It is the method used in this book. A great little book. We hand it out for the HEELWORK course - yes we have a whole course on teaching your dog to walk on a lead.
Again you get th behaviour of Loose Lead, mark it with a reward (food treat). Stop for any pull on the lead turning into the hand holding the lead. When the dog CHOOSES to be with you on a loose lead and checks in you reward.
So there is no verbal cue. The cue for the dog to correct ITSELF is the feeling of pressure on collar or harness. It means that you are not pulling your dog into a heel position. The dog is working with you and for you. The dog is HAPPY to walk on a loose lead as the reinforcers are forward movement (the walk) and when learning the food treats (marking the correct position).

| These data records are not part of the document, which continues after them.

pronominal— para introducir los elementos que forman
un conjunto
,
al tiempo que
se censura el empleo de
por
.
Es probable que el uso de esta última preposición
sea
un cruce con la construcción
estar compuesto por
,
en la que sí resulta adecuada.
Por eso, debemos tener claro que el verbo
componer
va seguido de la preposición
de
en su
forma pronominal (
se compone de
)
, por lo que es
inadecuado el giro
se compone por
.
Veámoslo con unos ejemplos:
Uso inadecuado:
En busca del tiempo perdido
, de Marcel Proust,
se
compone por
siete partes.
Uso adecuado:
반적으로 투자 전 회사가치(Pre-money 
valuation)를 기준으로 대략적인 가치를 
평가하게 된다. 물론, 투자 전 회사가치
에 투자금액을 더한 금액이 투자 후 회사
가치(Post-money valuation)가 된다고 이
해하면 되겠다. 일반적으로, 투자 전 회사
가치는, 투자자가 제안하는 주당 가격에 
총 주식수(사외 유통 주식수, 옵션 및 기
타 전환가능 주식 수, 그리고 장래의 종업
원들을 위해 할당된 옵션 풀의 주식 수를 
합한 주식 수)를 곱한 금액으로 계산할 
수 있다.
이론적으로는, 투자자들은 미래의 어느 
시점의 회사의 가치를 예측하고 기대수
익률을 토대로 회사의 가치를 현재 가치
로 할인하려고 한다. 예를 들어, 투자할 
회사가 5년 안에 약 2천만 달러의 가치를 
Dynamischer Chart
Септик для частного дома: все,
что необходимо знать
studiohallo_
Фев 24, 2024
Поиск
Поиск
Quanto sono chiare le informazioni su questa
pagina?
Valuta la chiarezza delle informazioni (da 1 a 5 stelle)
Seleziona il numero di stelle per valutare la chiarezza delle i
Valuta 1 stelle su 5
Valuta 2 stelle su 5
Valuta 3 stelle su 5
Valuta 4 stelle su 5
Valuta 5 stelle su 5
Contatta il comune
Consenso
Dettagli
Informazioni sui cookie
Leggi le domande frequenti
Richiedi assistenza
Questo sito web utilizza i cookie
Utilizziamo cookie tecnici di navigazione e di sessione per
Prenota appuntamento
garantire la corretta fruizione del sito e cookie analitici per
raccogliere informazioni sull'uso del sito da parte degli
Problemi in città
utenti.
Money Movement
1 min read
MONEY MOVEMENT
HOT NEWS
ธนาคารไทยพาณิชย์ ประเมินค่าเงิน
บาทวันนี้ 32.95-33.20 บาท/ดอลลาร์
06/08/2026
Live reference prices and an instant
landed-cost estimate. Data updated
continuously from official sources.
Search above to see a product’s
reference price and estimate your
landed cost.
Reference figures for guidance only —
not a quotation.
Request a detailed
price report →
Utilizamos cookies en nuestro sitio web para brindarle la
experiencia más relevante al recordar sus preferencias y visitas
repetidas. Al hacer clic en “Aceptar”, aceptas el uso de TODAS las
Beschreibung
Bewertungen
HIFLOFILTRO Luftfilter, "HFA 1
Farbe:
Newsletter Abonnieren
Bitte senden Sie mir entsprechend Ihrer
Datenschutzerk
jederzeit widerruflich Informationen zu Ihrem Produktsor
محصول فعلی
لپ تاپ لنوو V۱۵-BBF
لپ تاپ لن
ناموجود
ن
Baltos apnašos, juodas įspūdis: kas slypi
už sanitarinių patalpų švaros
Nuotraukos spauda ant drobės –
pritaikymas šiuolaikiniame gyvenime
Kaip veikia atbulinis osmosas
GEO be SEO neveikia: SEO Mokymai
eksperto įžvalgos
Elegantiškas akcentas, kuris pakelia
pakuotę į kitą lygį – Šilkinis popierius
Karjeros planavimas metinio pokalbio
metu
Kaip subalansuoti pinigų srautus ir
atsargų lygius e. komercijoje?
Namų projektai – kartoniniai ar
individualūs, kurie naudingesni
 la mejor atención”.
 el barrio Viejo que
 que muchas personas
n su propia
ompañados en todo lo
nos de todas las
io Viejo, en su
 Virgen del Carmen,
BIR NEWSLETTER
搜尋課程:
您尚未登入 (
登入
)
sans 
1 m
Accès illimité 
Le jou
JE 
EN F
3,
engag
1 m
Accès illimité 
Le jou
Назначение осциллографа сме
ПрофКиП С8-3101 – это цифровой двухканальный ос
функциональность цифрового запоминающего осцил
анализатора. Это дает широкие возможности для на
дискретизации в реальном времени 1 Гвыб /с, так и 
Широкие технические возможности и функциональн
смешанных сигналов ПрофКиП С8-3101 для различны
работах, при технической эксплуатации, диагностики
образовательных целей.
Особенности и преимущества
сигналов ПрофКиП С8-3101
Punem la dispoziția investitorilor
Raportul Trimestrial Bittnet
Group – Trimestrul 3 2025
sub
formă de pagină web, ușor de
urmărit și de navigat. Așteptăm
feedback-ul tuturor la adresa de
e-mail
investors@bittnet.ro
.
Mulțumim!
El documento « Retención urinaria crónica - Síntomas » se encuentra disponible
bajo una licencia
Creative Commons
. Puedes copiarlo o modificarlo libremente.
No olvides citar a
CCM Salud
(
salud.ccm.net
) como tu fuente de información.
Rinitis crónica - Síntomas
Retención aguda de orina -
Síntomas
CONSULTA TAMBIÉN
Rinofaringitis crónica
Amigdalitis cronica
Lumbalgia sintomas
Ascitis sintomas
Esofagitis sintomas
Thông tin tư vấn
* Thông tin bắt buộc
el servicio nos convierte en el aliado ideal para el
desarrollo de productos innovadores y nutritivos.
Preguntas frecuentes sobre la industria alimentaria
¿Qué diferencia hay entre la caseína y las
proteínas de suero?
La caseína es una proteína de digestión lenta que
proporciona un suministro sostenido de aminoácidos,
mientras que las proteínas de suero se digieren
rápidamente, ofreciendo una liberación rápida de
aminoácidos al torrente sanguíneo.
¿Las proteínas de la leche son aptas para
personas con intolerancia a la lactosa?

Also there is little to none luring with food.
Initially you want to teach the dog that the pull means no forward movement so we have a little game.
Hold the dog on the lead.
Throw a piece of food out.
The dog pulls.
Hold but do not pull the dog back.
After a few secs the dog will release on the lead (loose lead) at which point you move forward and the treat + forward movement becomes available ONLY ON LOOSE LEAD.
Dogs get it after 4/5 goes and then we start work on the walking on the loose lead.
Pulling a dog into a heel position or using choke or prong collars is pointless and useless. For example we see HEEL taught by pulling the dog into a heel position and then saying HEEL. But the verbal cue HEEL is then associated with the dog being pulled back with little or no reinforcer. Hence the handler must ALWAYS give a HEEL + Jerk when walking the dog. What a pain in the ARM!
This is a much better method and it ends up with the dog knowing when to correct themselves, using their brain and enjoying their walks. Plus you don't have a sore shoulder if you own a big yellow lab!